This is, of course, a matter of personal opinion. There is no way to objectively determine when the results of an experiment have been worth the negative effects of that experiment. My own view is that the outcomes of this experiment did not justify the means used by the people who were acting as guards.
There are at least two ways to argue that the ends did not justify the means. First, we can argue that the ends were not very important in and of themselves. We can argue that the experiment really did not cause the researchers to learn much that was of value. The researchers thought that they had learned that prison conditions dehumanize both the prisoners and those who are placed in positions of authority. However, it is not at all clear that this was truly proven. It is hard to prove that the people involved did not already have personalities that predisposed them to act as they did. It is also hard to know whether true prison conditions have the same psychological impact as the conditions created in the experiment.

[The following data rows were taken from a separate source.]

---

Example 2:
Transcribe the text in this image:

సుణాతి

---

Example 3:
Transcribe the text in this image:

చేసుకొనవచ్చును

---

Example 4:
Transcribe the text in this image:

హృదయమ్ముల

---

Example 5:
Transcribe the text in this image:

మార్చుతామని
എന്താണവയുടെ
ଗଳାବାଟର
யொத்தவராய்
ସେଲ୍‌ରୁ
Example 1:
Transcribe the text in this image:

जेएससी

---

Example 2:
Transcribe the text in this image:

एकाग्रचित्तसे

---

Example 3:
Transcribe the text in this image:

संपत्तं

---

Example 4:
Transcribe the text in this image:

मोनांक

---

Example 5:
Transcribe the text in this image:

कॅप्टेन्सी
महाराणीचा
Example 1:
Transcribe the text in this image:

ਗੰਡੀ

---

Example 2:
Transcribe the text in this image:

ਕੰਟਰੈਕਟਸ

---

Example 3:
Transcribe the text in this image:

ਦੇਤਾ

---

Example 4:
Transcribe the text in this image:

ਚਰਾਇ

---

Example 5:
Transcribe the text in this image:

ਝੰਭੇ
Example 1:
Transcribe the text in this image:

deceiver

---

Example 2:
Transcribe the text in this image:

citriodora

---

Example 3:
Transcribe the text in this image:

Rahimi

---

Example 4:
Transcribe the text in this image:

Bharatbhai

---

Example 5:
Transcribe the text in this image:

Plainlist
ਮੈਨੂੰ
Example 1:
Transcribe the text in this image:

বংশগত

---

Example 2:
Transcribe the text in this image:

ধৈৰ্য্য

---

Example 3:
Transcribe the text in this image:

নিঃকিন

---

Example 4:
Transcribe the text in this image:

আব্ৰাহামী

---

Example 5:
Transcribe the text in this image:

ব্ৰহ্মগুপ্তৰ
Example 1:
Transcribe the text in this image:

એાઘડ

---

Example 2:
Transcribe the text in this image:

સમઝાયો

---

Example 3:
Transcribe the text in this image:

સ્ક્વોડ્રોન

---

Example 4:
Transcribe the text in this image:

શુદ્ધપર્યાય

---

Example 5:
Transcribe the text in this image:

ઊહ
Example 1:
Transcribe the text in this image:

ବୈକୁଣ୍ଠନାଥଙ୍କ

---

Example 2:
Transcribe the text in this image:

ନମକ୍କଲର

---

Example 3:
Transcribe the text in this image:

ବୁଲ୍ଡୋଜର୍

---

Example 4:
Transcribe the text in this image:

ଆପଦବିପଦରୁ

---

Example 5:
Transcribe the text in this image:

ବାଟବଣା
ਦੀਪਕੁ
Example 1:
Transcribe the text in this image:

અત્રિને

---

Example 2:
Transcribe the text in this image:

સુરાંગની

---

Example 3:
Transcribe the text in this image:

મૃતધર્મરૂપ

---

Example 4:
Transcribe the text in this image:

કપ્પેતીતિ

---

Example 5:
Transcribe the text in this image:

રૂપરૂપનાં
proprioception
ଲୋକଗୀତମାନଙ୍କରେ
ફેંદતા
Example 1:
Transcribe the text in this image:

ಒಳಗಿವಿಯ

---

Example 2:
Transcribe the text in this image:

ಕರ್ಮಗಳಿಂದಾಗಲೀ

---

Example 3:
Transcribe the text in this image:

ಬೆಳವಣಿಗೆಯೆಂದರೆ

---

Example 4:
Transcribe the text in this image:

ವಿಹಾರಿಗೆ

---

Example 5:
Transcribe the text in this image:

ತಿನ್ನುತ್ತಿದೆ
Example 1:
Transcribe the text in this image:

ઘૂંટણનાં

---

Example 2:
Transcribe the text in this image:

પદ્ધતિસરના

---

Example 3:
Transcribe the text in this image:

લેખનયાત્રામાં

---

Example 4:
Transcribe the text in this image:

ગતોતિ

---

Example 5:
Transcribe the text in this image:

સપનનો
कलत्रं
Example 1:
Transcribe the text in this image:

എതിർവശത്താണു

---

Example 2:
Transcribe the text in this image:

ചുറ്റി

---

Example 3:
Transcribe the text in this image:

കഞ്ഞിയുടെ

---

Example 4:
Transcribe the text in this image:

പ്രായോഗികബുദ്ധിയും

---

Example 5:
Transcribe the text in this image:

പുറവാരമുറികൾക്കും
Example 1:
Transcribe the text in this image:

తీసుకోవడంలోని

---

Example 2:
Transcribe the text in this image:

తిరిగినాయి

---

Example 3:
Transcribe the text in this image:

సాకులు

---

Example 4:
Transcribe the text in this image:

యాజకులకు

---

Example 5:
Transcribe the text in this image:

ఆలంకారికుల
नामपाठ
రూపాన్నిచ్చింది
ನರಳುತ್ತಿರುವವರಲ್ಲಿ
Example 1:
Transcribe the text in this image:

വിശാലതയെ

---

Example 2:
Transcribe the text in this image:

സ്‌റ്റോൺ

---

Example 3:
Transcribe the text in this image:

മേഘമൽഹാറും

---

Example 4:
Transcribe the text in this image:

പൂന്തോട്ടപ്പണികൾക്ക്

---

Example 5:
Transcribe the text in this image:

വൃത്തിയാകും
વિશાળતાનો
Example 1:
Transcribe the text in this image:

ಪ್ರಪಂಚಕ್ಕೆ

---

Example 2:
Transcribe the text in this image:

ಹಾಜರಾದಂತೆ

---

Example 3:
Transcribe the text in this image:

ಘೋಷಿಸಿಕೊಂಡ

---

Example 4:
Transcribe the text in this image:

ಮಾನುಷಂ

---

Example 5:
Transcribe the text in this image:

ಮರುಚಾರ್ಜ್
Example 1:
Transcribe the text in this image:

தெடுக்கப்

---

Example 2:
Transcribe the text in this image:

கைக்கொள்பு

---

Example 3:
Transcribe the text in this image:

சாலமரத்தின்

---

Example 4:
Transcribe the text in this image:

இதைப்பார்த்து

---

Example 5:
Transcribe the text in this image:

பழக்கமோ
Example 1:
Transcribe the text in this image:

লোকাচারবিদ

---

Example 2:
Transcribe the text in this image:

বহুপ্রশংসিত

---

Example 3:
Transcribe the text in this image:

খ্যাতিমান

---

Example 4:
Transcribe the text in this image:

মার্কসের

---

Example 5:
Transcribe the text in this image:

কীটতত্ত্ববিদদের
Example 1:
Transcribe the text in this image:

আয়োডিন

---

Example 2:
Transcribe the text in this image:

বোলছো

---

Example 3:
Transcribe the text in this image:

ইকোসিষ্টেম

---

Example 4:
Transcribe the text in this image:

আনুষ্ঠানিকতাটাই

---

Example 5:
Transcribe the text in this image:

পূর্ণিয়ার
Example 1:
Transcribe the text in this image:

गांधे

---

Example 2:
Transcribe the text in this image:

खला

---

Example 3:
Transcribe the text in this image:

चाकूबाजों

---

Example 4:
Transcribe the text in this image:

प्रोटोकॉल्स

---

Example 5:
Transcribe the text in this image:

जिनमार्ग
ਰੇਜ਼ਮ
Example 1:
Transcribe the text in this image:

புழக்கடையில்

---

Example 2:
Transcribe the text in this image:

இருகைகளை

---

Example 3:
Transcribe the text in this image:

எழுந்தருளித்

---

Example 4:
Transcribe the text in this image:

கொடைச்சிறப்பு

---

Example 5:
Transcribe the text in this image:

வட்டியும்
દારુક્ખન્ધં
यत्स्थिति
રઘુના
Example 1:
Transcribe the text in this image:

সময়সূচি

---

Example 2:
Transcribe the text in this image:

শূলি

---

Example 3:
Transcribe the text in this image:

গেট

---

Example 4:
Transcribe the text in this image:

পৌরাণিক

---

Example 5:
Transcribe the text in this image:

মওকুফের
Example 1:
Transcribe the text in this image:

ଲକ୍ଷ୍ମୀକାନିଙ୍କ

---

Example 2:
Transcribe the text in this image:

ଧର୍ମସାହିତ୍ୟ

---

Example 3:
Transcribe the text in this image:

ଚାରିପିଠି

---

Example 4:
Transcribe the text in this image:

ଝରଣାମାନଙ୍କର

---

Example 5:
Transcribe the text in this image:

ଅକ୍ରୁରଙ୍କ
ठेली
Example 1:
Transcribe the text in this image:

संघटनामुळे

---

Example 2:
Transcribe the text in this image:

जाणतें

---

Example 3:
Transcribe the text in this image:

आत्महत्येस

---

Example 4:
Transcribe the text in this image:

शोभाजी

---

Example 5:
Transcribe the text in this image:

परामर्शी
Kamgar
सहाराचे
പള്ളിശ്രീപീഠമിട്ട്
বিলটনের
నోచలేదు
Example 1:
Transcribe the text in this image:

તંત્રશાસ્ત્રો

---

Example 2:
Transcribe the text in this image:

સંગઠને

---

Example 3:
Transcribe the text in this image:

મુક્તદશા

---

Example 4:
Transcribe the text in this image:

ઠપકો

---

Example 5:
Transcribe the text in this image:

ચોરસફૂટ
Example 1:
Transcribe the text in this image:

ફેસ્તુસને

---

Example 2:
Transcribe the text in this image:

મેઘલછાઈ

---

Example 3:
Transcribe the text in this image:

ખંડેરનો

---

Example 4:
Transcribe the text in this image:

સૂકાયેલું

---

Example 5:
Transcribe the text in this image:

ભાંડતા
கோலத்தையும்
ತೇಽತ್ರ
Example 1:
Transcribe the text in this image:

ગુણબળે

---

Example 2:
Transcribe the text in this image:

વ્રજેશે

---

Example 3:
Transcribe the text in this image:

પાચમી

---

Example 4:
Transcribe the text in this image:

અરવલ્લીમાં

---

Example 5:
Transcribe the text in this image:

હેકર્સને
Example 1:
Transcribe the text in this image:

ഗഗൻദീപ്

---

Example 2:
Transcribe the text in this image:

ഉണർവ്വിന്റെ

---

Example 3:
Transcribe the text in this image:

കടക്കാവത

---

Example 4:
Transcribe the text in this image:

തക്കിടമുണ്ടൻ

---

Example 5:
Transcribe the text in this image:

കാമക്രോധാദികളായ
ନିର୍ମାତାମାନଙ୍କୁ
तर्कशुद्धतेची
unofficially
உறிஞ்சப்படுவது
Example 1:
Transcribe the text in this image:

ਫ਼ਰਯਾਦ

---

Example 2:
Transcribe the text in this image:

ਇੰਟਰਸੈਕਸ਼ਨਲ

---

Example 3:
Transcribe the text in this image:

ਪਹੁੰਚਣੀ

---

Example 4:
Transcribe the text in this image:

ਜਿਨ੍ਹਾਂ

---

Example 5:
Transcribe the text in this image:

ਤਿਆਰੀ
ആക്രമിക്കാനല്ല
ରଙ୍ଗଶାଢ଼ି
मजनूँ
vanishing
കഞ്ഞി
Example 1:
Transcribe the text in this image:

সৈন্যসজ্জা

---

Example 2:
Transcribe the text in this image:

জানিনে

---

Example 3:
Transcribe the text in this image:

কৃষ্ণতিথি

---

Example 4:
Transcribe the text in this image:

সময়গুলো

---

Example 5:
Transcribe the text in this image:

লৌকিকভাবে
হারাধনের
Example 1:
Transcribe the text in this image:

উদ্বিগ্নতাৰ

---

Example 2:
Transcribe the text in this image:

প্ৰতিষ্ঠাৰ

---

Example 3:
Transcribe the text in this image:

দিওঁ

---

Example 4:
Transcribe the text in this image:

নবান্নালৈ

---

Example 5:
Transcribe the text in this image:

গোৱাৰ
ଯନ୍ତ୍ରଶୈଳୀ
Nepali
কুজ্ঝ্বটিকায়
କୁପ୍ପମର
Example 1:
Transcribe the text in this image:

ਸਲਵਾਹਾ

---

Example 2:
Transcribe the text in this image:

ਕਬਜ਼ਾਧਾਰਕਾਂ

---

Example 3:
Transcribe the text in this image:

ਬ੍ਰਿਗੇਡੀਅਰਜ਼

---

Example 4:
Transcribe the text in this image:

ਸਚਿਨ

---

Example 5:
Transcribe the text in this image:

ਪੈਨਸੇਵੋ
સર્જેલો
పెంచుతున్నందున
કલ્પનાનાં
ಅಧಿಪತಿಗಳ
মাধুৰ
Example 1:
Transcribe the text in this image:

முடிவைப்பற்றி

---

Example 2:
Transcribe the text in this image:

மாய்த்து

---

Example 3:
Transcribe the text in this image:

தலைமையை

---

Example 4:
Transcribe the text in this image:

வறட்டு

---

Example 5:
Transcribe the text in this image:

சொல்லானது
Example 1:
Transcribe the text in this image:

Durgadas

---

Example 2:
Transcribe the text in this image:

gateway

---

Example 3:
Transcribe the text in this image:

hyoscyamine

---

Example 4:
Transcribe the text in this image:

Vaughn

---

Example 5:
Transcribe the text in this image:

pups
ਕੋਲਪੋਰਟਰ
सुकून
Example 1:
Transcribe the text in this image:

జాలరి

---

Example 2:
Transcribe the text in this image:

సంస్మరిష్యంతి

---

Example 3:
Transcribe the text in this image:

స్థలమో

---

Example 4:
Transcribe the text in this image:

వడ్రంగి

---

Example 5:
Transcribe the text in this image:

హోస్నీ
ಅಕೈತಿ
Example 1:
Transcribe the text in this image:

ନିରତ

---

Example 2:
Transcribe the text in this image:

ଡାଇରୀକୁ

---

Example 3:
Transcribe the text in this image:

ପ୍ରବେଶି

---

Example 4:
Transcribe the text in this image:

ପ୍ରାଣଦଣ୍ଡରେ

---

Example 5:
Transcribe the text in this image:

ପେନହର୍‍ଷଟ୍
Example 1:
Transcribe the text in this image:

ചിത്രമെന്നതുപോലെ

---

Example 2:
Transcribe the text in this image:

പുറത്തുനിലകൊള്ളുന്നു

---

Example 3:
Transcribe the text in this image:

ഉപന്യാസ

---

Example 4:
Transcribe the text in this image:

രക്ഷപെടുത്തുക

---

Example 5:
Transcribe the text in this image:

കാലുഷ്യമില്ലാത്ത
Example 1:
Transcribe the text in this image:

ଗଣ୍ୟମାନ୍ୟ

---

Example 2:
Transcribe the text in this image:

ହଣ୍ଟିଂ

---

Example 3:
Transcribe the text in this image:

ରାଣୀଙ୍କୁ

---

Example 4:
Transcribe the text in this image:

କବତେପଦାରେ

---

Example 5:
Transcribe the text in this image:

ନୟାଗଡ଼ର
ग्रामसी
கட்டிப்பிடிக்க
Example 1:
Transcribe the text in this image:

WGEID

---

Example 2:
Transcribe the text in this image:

But even if we stipulate that the ends were important, we can still argue that they did not justify the means used. I would argue that any experiment that forces human beings to suffer cannot be justified. It is impossible, in my mind, to argue that it is right to intentionally cause suffering in one group of people in the hope of learning something that might help improve the lives of another group of people. It is not ethical, I would argue, to use experimental subjects simply as means to an end.
So, I would say that the ends did not justify the means. I would assert that there are no ends that truly justify conducting experiments in which you intentionally inflict harm on human beings.